*Assignment*.
Since only the written part is wanted, repeat the records exactly and omit the pictures.

*Task input*.
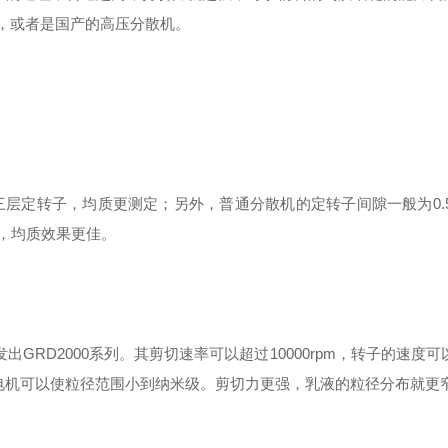
机，或者是国产的高压分散机。
定转子，均质更测定；另外，普通分散机的定转子间隙一般为0.5-
小，均质效果更佳。
GRD2000系列。其剪切速率可以超过10000rpm，转子的速度可以
电机可以使粒径范围小到纳米级。剪切力更强，乳液的粒径分布就更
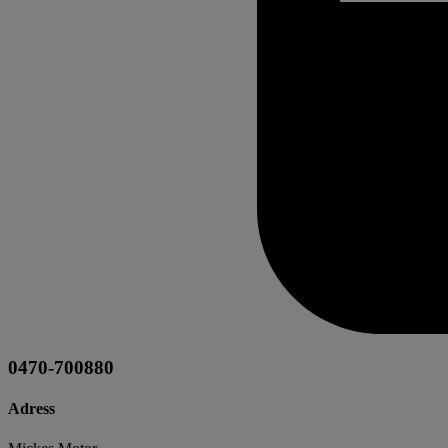
0470-700880
Adress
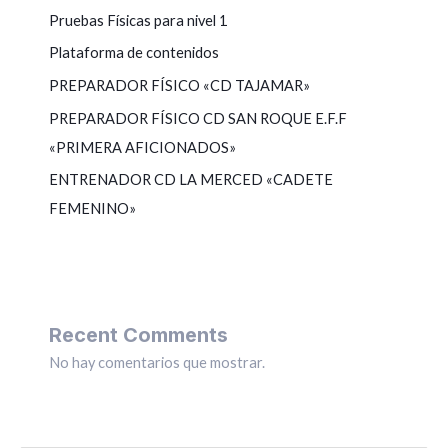
Pruebas Físicas para nivel 1
Plataforma de contenidos
PREPARADOR FÍSICO «CD TAJAMAR»
PREPARADOR FÍSICO CD SAN ROQUE E.F.F
«PRIMERA AFICIONADOS»
ENTRENADOR CD LA MERCED «CADETE
FEMENINO»
Recent Comments
No hay comentarios que mostrar.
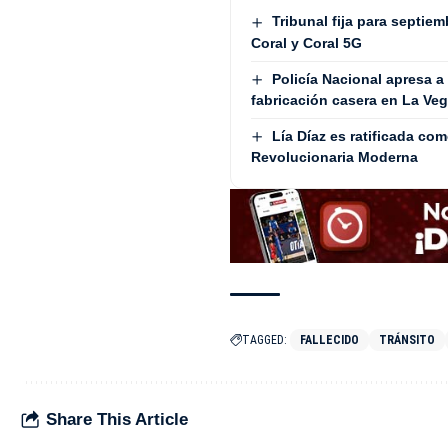
Tribunal fija para septiem
Coral y Coral 5G
Policía Nacional apresa 
fabricación casera en La Ve
Lía Díaz es ratificada co
Revolucionaria Moderna
TAGGED:
FALLECIDO
TRÁNSITO
Share This Article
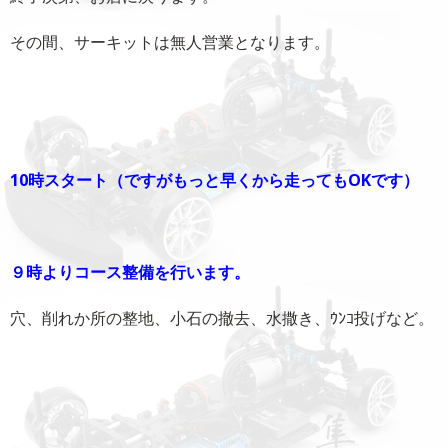
その間、サーキットは無人営業となります。
10時スタート（ですがもっと早くから走ってもOKです）
９時よりコース整備を行います。
穴、削れか所の整地、小石の撤去、水撒き、ｳﾝｺ投げなど。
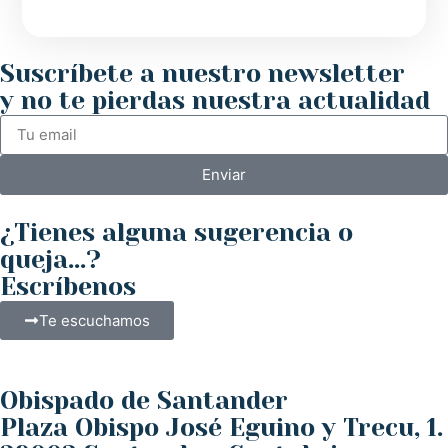
Suscríbete a nuestro newsletter
y no te pierdas nuestra actualidad
Enviar
¿Tienes alguna sugerencia o
queja...?
Escríbenos
Te escuchamos
Obispado de Santander
Plaza Obispo José Eguino y Trecu, 1.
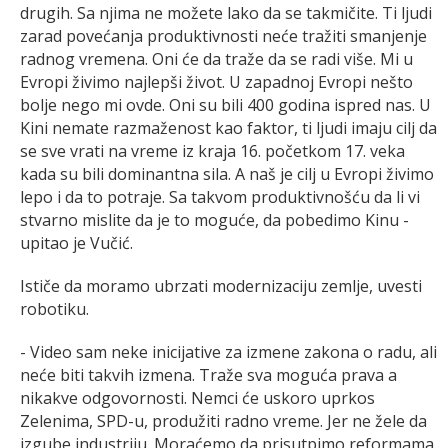
drugih. Sa njima ne možete lako da se takmičite. Ti ljudi
zarad povećanja produktivnosti neće tražiti smanjenje
radnog vremena. Oni će da traže da se radi više. Mi u
Evropi živimo najlepši život. U zapadnoj Evropi nešto
bolje nego mi ovde. Oni su bili 400 godina ispred nas. U
Kini nemate razmaženost kao faktor, ti ljudi imaju cilj da
se sve vrati na vreme iz kraja 16. početkom 17. veka
kada su bili dominantna sila. A naš je cilj u Evropi živimo
lepo i da to potraje. Sa takvom produktivnošću da li vi
stvarno mislite da je to moguće, da pobedimo Kinu -
upitao je Vučić.
Ističe da moramo ubrzati modernizaciju zemlje, uvesti
robotiku.
- Video sam neke inicijative za izmene zakona o radu, ali
neće biti takvih izmena. Traže sva moguća prava a
nikakve odgovornosti. Nemci će uskoro uprkos
Zelenima, SPD-u, produžiti radno vreme. Jer ne žele da
izgube industriju. Moraćemo da prisutpimo reformama,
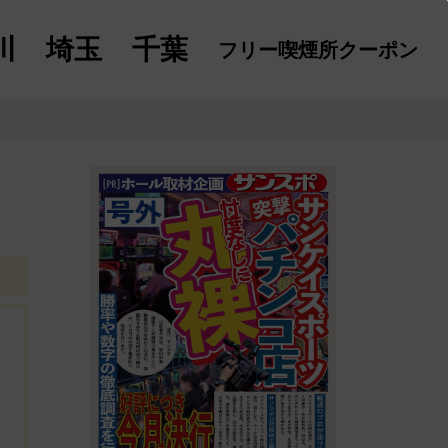
川
埼玉
千葉
フリー喫煙所
クーポン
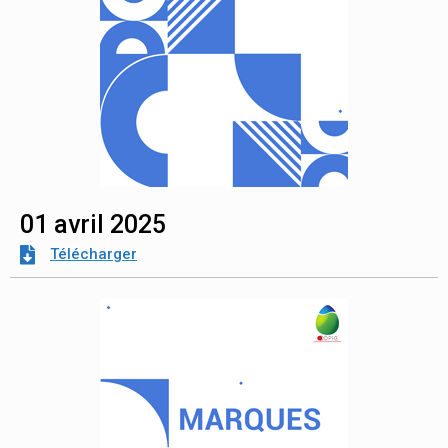
01 avril 2025
Télécharger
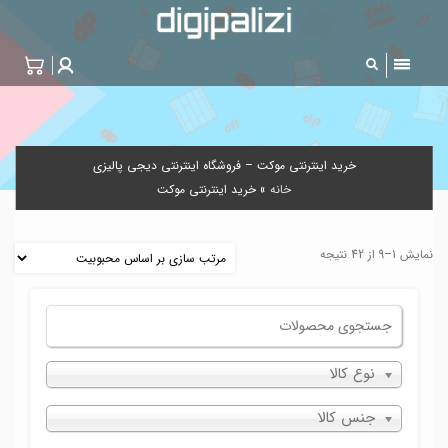
خرید اینترنتی موکت – فروشگاه اینترنتی دیجی پالیزی
خانه
»
خرید اینترنتی موکت
نمایش 1–9 از 42 نتیجه
نوع کالا
جنس کالا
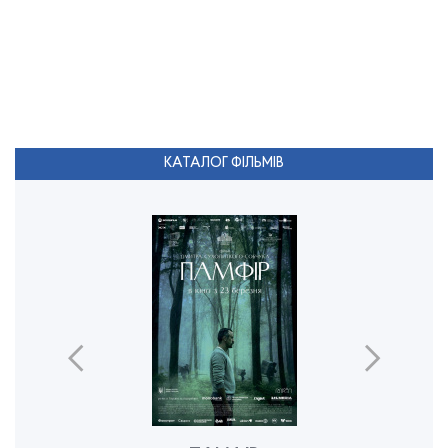
КАТАЛОГ ФІЛЬМІВ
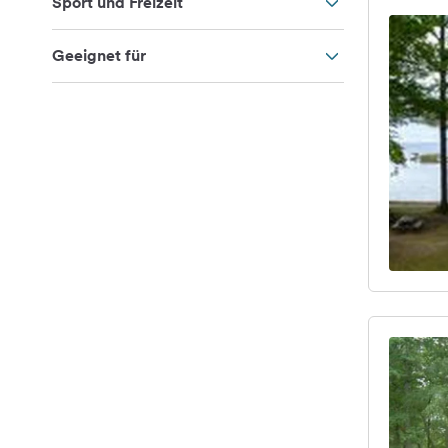
Sport und Freizeit
Geeignet für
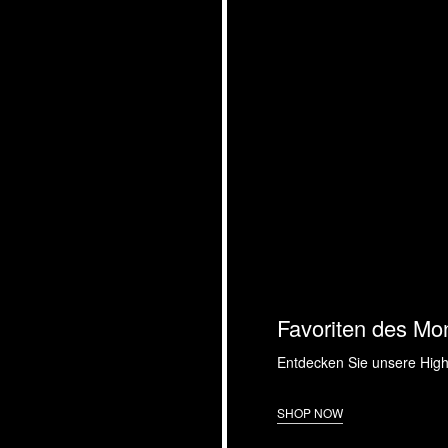
Favoriten des Mo
Entdecken Sie unsere High
SHOP NOW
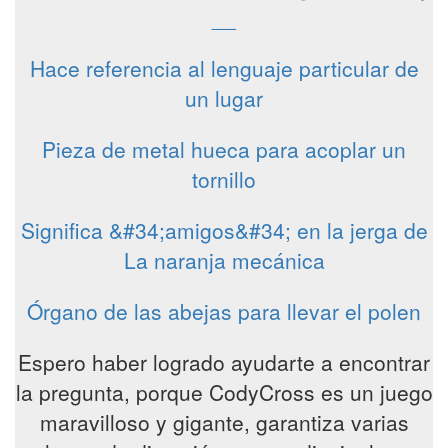
__
Hace referencia al lenguaje particular de
un lugar
Pieza de metal hueca para acoplar un
tornillo
Significa &#34;amigos&#34; en la jerga de
La naranja mecánica
Órgano de las abejas para llevar el polen
Espero haber logrado ayudarte a encontrar
la pregunta, porque CodyCross es un juego
maravilloso y gigante, garantiza varias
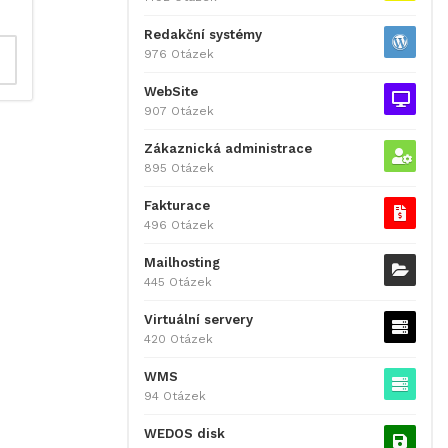
Redakční systémy
976 Otázek
WebSite
907 Otázek
Zákaznická administrace
895 Otázek
Fakturace
496 Otázek
Mailhosting
445 Otázek
Virtuální servery
420 Otázek
WMS
94 Otázek
WEDOS disk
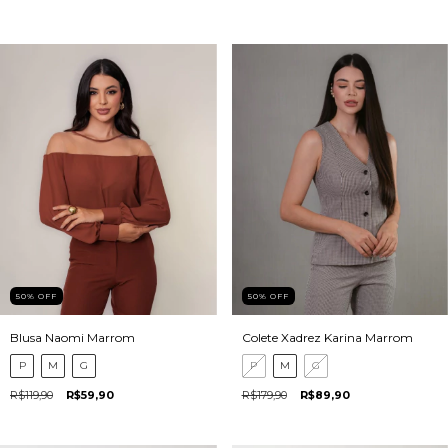
50
%
OFF
50
%
OFF
Blusa Naomi Marrom
Colete Xadrez Karina Marrom
P
M
G
P
M
G
R$119,90
R$59,90
R$179,90
R$89,90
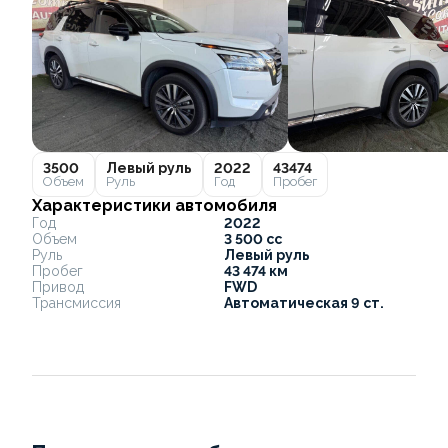
3500
Левый руль
2022
43474
Объем
Руль
Год
Пробег
Характеристики автомобиля
Год
2022
Объем
3 500 cc
Руль
Левый руль
Пробег
43 474 км
Привод
FWD
Трансмиссия
Автоматическая 9 ст.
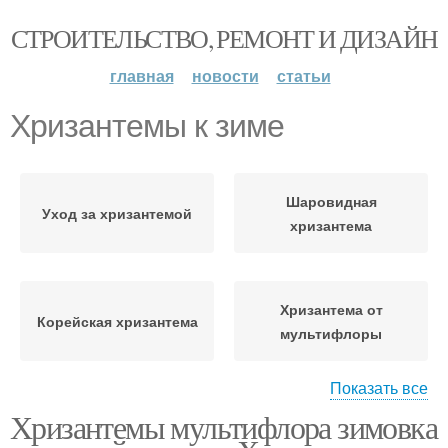
СТРОИТЕЛЬСТВО, РЕМОНТ И ДИЗАЙН
главная
новости
статьи
Хризантемы к зиме
Шаровидная
Уход за хризантемой
хризантема
Хризантема от
Корейская хризантема
мультифлоры
Показать все
Хризантемы мультифлора зимовка
Роскошные хризантемы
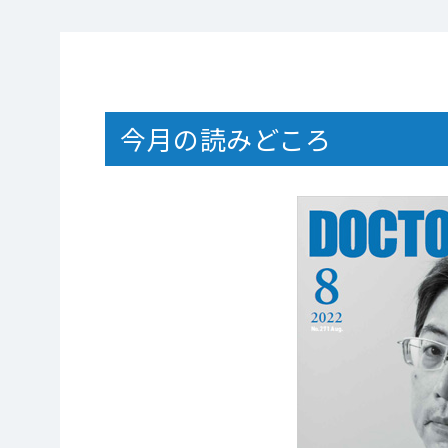
今月の読みどころ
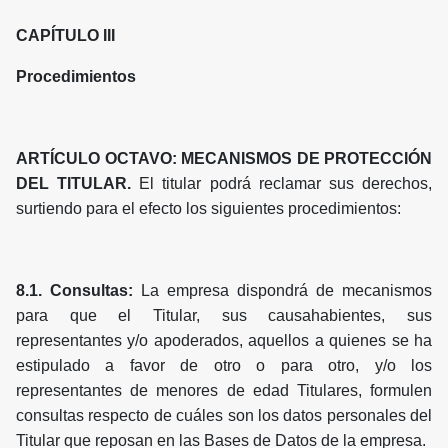
CAPÍTULO III
Procedimientos
ARTÍCULO OCTAVO: MECANISMOS DE PROTECCIÓN
DEL TITULAR.
El titular podrá reclamar sus derechos,
surtiendo para el efecto los siguientes procedimientos:
8.1. Consultas:
La empresa dispondrá de mecanismos
para que el Titular, sus causahabientes, sus
representantes y/o apoderados, aquellos a quienes se ha
estipulado a favor de otro o para otro, y/o los
representantes de menores de edad Titulares, formulen
consultas respecto de cuáles son los datos personales del
Titular que reposan en las Bases de Datos de la empresa.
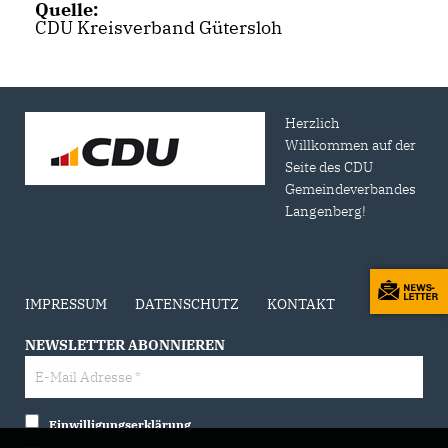
Quelle:
CDU Kreisverband Gütersloh
Herzlich
Willkommen auf der
Seite des CDU
Gemeindeverbandes
Langenberg!
IMPRESSUM
DATENSCHUTZ
KONTAKT
NEWSLETTER ABONNIEREN
Einwilligungserklärung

*Task response*.
机，或者是国产的高压分散机。
定转子，均质更测定；另外，普通分散机的定转子间隙一般为0.5-
小，均质效果更佳。
GRD2000系列。其剪切速率可以超过10000rpm，转子的速度可以
电机可以使粒径范围小到纳米级。剪切力更强，乳液的粒径分布就更
0470-700880
Adress
Pruebas Físicas para nivel 1
Plataforma de contenidos
PREPARADOR FÍSICO «CD TAJAMAR»
PREPARADOR FÍSICO CD SAN ROQUE E.F.F
«PRIMERA AFICIONADOS»
ENTRENADOR CD LA MERCED «CADETE
FEMENINO»
Recent Comments
No hay comentarios que mostrar.
Tribunal fija para septiem
Coral y Coral 5G
Policía Nacional apresa 
fabricación casera en La Ve
Lía Díaz es ratificada co
Revolucionaria Moderna
TAGGED:
FALLECIDO
TRÁNSITO
Share This Article
その間、サーキットは無人営業となります。
10時スタート（ですがもっと早くから走ってもOKです）
９時よりコース整備を行います。
穴、削れか所の整地、小石の撤去、水撒き、ｳﾝｺ投げなど。
Suscríbete a nuestro newsletter
y no te pierdas nuestra actualidad
Enviar
¿Tienes alguna sugerencia o
queja...?
Escríbenos
Te escuchamos
Obispado de Santander
Plaza Obispo José Eguino y Trecu, 1.
drugih. Sa njima ne možete lako da se takmičite. Ti ljudi
zarad povećanja produktivnosti neće tražiti smanjenje
radnog vremena. Oni će da traže da se radi više. Mi u
Evropi živimo najlepši život. U zapadnoj Evropi nešto
bolje nego mi ovde. Oni su bili 400 godina ispred nas. U
Kini nemate razmaženost kao faktor, ti ljudi imaju cilj da
se sve vrati na vreme iz kraja 16. početkom 17. veka
kada su bili dominantna sila. A naš je cilj u Evropi živimo
lepo i da to potraje. Sa takvom produktivnošću da li vi
stvarno mislite da je to moguće, da pobedimo Kinu -
upitao je Vučić.
Ističe da moramo ubrzati modernizaciju zemlje, uvesti
robotiku.
- Video sam neke inicijative za izmene zakona o radu, ali
neće biti takvih izmena. Traže sva moguća prava a
nikakve odgovornosti. Nemci će uskoro uprkos
Zelenima, SPD-u, produžiti radno vreme. Jer ne žele da
izgube industriju. Moraćemo da prisutpimo reformama,
川
埼玉
千葉
フリー喫煙所
クーポン
01 avril 2025
Télécharger
خرید اینترنتی موکت – فروشگاه اینترنتی دیجی پالیزی
خانه
»
خرید اینترنتی موکت
نمایش 1–9 از 42 نتیجه
نوع کالا
جنس کالا
КАТАЛОГ ФІЛЬМІВ
Sport und Freizeit
Geeignet für
Favoriten des Mo
Entdecken Sie unsere High
SHOP NOW
__
Hace referencia al lenguaje particular de
un lugar
Pieza de metal hueca para acoplar un
tornillo
Significa &#34;amigos&#34; en la jerga de
La naranja mecánica
Órgano de las abejas para llevar el polen
Espero haber logrado ayudarte a encontrar
la pregunta, porque CodyCross es un juego
maravilloso y gigante, garantiza varias
Redakční systémy
976 Otázek
WebSite
907 Otázek
Zákaznická administrace
895 Otázek
Fakturace
496 Otázek
Mailhosting
445 Otázek
Virtuální servery
420 Otázek
WMS
94 Otázek
WEDOS disk
50
%
OFF
50
%
OFF
Blusa Naomi Marrom
Colete Xadrez Karina Marrom
P
M
G
P
M
G
R$119,90
R$59,90
R$179,90
R$89,90
3500
Левый руль
2022
43474
Объем
Руль
Год
Пробег
Характеристики автомобиля
Год
2022
Объем
3 500 cc
Руль
Левый руль
Пробег
43 474 км
Привод
FWD
Трансмиссия
Автоматическая 9 ст.
СТРОИТЕЛЬСТВО, РЕМОНТ И ДИЗАЙН
главная
новости
статьи
Хризантемы к зиме
Шаровидная
Уход за хризантемой
хризантема
Хризантема от
Корейская хризантема
мультифлоры
Показать все
Хризантемы мультифлора зимовка
Роскошные хризантемы
今月の読みどころ
CAPÍTULO III
Procedimientos
ARTÍCULO OCTAVO: MECANISMOS DE PROTECCIÓN
DEL TITULAR.
El titular podrá reclamar sus derechos,
surtiendo para el efecto los siguientes procedimientos:
8.1. Consultas:
La empresa dispondrá de mecanismos
para que el Titular, sus causahabientes, sus
representantes y/o apoderados, aquellos a quienes se ha
estipulado a favor de otro o para otro, y/o los
representantes de menores de edad Titulares, formulen
consultas respecto de cuáles son los datos personales del
Titular que reposan en las Bases de Datos de la empresa.
Quelle:
CDU Kreisverband Gütersloh
Herzlich
Willkommen auf der
Seite des CDU
Gemeindeverbandes
Langenberg!
IMPRESSUM
DATENSCHUTZ
KONTAKT
NEWSLETTER ABONNIEREN
Einwilligungserklärung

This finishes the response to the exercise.